From: The Washington Times

African leaders and health experts a met recently in Abuja, the capital of Nigeria, to develop plans for a counterattack on malaria, which costs Africa more each year than all foreign aid combined. According to a report by Frey Sachs and other economists at Harvard University prepared jointly with researchers at the London School of Hygiene and Tropical Medicine, and the World Health Organization, Africa's gross domestic product would be up to $100 billion this year if malaria had been eliminated years ago. This was the focus of the first world summit on malaria. The World Health Organization and other international organizations and heads of state are asking the United States and other countries for US$1 billion per year, far more than currently provided, to combat malaria, which kills over 1 million Africans annually.

The new report highlights malaria's hidden cost, the loss work due to recurrent periods of fever and weakness, which helps impoverish sub-Saharan Africa.
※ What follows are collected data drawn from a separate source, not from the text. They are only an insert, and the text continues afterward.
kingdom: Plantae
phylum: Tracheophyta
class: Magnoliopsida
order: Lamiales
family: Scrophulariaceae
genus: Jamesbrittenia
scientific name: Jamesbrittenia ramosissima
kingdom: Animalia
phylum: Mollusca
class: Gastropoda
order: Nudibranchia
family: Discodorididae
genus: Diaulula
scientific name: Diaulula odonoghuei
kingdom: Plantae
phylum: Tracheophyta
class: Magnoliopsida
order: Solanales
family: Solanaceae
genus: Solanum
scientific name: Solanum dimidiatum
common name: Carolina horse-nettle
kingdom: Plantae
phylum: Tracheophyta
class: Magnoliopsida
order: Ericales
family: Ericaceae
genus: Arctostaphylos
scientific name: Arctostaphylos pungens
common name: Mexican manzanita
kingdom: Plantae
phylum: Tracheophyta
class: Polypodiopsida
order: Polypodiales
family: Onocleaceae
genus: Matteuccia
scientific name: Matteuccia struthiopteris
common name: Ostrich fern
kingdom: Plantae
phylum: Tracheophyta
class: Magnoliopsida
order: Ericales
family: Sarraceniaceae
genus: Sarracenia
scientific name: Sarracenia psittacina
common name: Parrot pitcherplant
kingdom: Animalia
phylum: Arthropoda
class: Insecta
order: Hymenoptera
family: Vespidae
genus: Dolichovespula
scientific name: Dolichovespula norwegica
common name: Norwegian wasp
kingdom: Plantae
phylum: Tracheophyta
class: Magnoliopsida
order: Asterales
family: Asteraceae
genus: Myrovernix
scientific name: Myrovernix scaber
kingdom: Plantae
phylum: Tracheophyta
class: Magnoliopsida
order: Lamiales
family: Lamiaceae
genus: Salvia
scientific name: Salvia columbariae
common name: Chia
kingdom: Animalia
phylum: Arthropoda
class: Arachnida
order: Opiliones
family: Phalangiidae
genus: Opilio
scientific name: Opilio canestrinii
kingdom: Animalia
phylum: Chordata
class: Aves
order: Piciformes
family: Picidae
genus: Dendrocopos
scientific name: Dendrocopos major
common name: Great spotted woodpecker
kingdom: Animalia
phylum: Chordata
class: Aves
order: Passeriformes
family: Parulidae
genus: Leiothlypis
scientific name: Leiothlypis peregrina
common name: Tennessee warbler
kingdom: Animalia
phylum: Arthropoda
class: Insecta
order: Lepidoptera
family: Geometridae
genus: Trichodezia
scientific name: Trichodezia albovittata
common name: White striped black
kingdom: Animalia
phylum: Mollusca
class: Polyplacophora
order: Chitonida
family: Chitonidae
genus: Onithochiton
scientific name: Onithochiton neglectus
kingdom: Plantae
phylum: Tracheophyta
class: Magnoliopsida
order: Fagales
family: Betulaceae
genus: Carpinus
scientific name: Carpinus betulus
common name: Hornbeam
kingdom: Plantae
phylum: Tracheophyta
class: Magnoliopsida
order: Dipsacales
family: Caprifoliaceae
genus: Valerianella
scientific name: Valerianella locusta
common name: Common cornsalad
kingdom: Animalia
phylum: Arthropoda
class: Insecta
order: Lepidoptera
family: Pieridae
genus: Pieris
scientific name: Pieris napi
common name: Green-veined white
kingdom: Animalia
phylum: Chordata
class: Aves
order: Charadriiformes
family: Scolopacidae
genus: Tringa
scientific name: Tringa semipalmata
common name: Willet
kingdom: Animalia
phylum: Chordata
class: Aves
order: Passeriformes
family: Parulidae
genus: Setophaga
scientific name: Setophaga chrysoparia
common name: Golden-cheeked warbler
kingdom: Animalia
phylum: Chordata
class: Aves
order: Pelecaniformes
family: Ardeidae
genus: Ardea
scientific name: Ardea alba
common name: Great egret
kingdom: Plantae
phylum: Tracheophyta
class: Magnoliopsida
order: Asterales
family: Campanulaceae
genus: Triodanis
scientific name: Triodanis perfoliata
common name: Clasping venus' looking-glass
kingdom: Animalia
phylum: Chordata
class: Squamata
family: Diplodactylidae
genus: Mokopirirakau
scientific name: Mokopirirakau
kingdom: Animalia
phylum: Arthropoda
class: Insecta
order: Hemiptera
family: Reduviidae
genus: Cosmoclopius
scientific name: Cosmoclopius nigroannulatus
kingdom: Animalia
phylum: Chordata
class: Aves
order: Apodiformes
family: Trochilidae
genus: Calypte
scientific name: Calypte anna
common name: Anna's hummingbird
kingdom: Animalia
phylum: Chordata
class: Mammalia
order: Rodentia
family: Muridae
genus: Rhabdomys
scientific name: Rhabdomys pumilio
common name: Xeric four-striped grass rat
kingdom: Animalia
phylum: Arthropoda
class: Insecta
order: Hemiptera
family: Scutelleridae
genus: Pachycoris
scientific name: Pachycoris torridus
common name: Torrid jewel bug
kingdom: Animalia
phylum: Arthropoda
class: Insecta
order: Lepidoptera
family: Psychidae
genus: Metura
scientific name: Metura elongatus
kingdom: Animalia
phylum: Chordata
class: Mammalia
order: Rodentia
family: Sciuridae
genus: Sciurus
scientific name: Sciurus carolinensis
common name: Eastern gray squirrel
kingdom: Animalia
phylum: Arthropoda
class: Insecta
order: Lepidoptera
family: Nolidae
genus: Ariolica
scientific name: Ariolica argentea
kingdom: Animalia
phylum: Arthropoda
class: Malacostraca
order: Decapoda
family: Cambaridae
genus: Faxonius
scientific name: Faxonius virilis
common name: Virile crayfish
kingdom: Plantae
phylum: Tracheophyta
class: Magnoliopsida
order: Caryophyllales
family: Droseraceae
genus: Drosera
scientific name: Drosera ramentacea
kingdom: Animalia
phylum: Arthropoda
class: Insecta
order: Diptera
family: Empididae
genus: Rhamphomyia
Other causes for African poverty are said to include the lack of accountable governments, illiteracy, lack of infrastructure, unfavorable trade terms with industrial nations and tribal, ethnic, civil and national conflicts. According to the report, malaria obstructs overall economic development in Africa and contributes to the decline in gross domestic product since 1990. If malaria had been eliminated 35 years ago, when its causes, prevention and cures all became known, Africa's GDP would be up 32 percent greater in 1999. This would represent about US$100 billion added to Africa's current GDP of US$300 billion, an amount nearly five times larger than all the development aid provided to the continent last year.

Each year, malaria slows economic growth in Africa. The benefits of malaria control are estimated to reach the US$12 billion annually.